__Exercise directions__.
Reproduce the tail of the data exactly. It starts at the line containing "we compare them on pre-defined metrics" and runs to the last line.

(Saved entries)
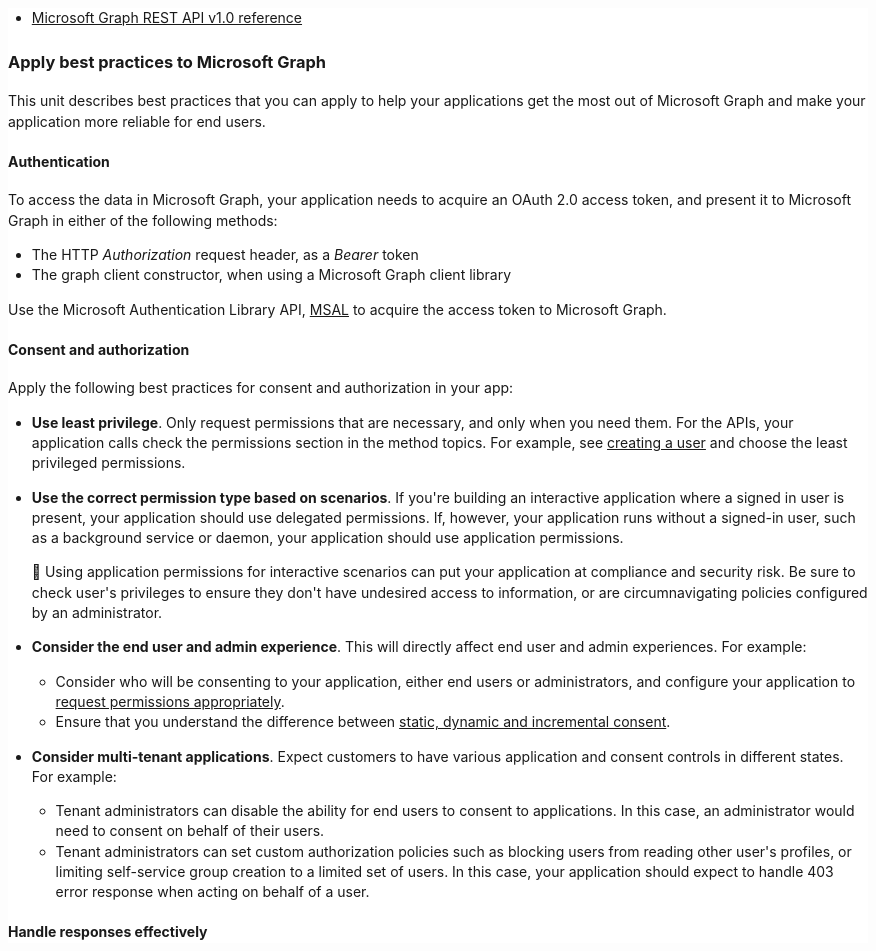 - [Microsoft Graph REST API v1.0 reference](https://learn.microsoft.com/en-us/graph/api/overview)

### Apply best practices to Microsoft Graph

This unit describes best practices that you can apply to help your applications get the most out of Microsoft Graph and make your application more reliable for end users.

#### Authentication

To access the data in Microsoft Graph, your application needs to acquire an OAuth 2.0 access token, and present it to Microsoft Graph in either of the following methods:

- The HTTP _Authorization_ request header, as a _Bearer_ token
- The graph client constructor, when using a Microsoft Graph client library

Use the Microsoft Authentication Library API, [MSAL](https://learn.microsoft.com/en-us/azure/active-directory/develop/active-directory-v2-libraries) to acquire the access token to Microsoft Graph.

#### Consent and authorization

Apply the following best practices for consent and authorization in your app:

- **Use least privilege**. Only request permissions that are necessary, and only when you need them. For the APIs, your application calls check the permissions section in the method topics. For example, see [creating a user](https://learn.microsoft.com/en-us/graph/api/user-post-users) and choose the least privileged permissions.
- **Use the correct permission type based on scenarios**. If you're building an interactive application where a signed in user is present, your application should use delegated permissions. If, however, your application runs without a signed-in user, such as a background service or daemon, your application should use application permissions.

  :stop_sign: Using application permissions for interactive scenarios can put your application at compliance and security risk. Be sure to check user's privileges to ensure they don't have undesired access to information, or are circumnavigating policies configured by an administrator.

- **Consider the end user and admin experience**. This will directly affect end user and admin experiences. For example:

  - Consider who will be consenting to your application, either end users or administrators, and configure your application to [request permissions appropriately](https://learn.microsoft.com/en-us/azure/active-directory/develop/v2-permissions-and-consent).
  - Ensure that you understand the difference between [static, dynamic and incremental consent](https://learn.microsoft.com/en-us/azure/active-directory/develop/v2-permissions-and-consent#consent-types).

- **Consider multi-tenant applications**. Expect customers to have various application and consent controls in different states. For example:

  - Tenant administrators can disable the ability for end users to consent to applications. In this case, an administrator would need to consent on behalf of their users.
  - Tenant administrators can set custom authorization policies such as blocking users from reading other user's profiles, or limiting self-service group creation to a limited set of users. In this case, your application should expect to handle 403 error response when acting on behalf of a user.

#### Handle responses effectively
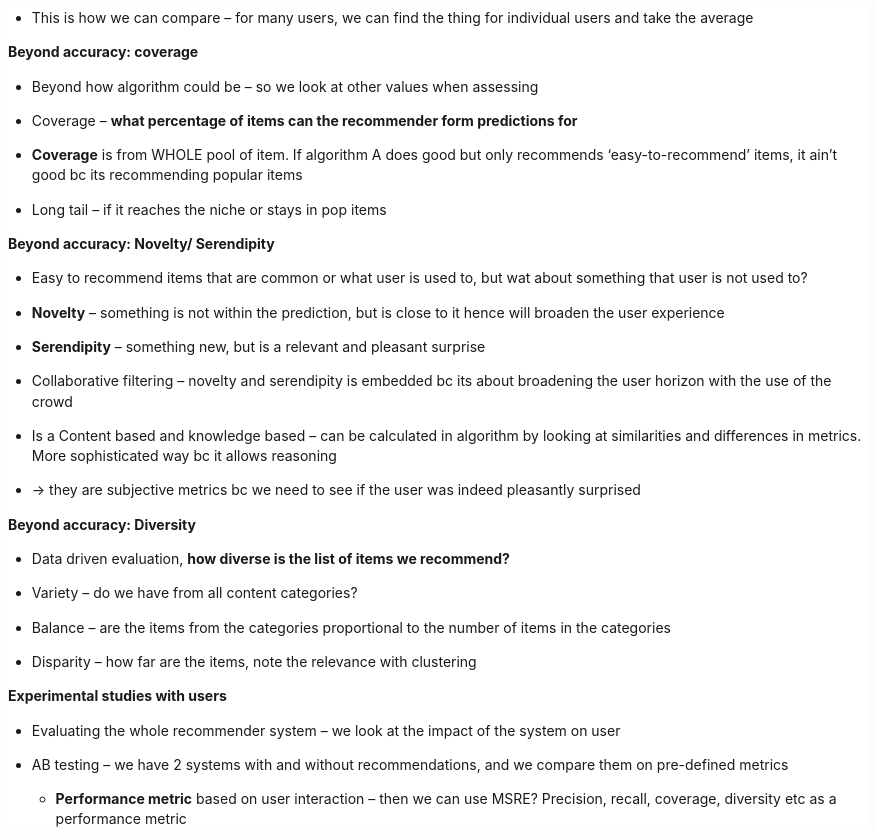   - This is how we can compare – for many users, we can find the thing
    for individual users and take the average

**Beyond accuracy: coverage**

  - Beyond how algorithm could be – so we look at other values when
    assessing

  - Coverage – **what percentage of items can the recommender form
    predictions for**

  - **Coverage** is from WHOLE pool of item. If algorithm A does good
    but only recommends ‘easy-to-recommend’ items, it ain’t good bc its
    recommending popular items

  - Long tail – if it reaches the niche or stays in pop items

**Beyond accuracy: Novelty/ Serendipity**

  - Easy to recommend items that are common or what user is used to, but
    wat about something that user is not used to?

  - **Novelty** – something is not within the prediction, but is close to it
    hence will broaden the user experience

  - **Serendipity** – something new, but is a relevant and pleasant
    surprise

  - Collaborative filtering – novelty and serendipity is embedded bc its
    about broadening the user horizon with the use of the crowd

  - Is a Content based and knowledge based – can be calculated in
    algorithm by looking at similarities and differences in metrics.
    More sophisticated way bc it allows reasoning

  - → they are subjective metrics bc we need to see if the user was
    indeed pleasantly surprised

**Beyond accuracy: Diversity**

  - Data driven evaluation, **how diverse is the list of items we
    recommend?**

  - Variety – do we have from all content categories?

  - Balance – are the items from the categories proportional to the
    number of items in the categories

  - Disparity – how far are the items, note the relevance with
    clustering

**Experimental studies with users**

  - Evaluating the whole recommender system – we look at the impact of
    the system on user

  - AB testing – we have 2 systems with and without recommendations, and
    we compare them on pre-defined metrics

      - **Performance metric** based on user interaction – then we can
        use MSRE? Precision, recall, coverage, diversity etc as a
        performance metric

__Your response__.
    we compare them on pre-defined metrics

      - **Performance metric** based on user interaction – then we can
        use MSRE? Precision, recall, coverage, diversity etc as a
        performance metric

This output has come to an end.